=== Work instructions ===
A: In the meeting notes below, when and where are the meetings for healing held?
B: Using the meeting notes below, explain why Sarah proposes more listening sessions.
C: Reproduce the passage of the meeting notes below between "It’s hard when" and "addressing difficult issues.", inclusive.

Sarah: We are good at being welcoming. I felt welcomed even as an outsider. I bonded with people I felt were the opposite of me in some ways. I learned from the elders’ forbearance, and to allow space while clerking. The elders modeled that love when we disagree. There’s been an enormous transition here at DFM and a chaotic world. So this is a test.
It’s hard when we’re not in unity. Some more listening sessions would help us hear each other. This creates good roots to help in addressing difficult issues.
Kim: I agree that we are very good at making space, being willing to listen, being sincere when it’s not easy. I have many opportunities to speak about Friends in the outside community. We need more ways to share our message of kindness, joy and love.
Leslie: With the passing of some members I’ve had a chance to see how our values of love and tolerance get transferred and passed into families. People react deeply to being in this space that feels like home. People feel seen and held.
Can we draw some people back, those who keep up their membership or get the newsletter? How do we maintain the outer circle? To attract young families can we go to the families and offer our help? Some are adrift, how to help? Those who are carrying burdens or have the patterns of their lives change, can we release them? How should we nourish our roots?
Sarah: It would be beneficial to have future listening sessions, and useful to gather at intervals to check in where we are.
Mey: There are meetings for healing on the first Thursday of the next two months through Portland Meeting, at DFM in person or through Zoom.

=== Dataset content ===
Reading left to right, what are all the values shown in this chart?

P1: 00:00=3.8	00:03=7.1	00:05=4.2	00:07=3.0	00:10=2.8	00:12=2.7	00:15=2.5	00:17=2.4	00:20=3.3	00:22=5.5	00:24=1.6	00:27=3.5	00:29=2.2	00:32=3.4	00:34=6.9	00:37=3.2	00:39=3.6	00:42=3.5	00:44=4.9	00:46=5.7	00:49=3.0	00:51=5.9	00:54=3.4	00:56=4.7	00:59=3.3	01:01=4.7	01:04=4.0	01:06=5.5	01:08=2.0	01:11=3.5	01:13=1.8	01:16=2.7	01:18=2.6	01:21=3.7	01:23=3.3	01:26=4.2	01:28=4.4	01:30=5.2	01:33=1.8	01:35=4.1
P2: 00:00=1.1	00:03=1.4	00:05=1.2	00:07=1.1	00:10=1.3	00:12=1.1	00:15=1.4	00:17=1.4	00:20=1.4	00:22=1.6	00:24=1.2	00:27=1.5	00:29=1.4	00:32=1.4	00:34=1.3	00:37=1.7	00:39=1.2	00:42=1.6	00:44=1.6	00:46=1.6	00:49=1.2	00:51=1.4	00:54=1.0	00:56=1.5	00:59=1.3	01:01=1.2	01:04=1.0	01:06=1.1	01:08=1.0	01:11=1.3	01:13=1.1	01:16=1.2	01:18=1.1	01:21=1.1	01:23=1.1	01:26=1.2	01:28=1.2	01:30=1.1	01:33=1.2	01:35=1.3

=== Answers to this exercise ===
A: They are held on the first Thursday of the next two months through Portland Meeting, at DFM in person or through Zoom.

B: It is hard when the group is not in unity, and more listening sessions would help members hear each other. That creates good roots for addressing difficult issues.

C:
It’s hard when we’re not in unity. Some more listening sessions would help us hear each other. This creates good roots to help in addressing difficult issues.